◆ ACTIVITY ◆
Every record needs to be repeated exactly; its pictures do not.

◆ SOURCE INFORMATION ◆
=== Section Start ===

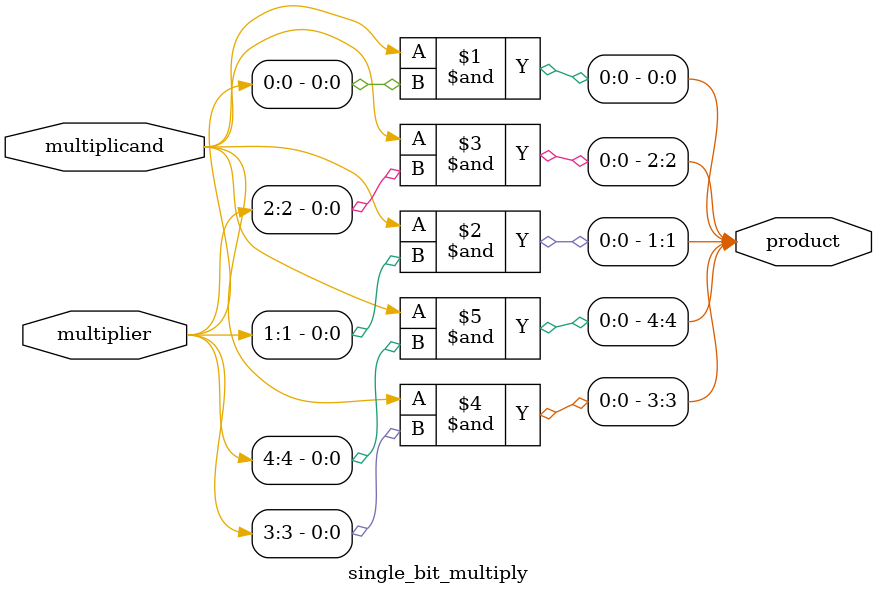
<source format=v>
`timescale 1ns / 1ps


module single_bit_multiply(
    multiplier, multiplicand, product
    );
    parameter SIZE = 5;
    input [SIZE - 1:0] multiplier;
    input multiplicand;
    output [SIZE - 1:0] product;
    
    genvar i;
    // gernerate an and with all the bits
    generate 
        for (i =0; i< SIZE; i = i+1 ) begin
            assign product[i] = multiplicand & multiplier[i];
         end
    endgenerate
    
endmodule

</source>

=== Section End ===

◆ ANSWER TO THIS EXERCISE ◆
<source format=v>
`timescale 1ns / 1ps


module single_bit_multiply(
    multiplier, multiplicand, product
    );
    parameter SIZE = 5;
    input [SIZE - 1:0] multiplier;
    input multiplicand;
    output [SIZE - 1:0] product;
    
    genvar i;
    // gernerate an and with all the bits
    generate 
        for (i =0; i< SIZE; i = i+1 ) begin
            assign product[i] = multiplicand & multiplier[i];
         end
    endgenerate
    
endmodule

</source>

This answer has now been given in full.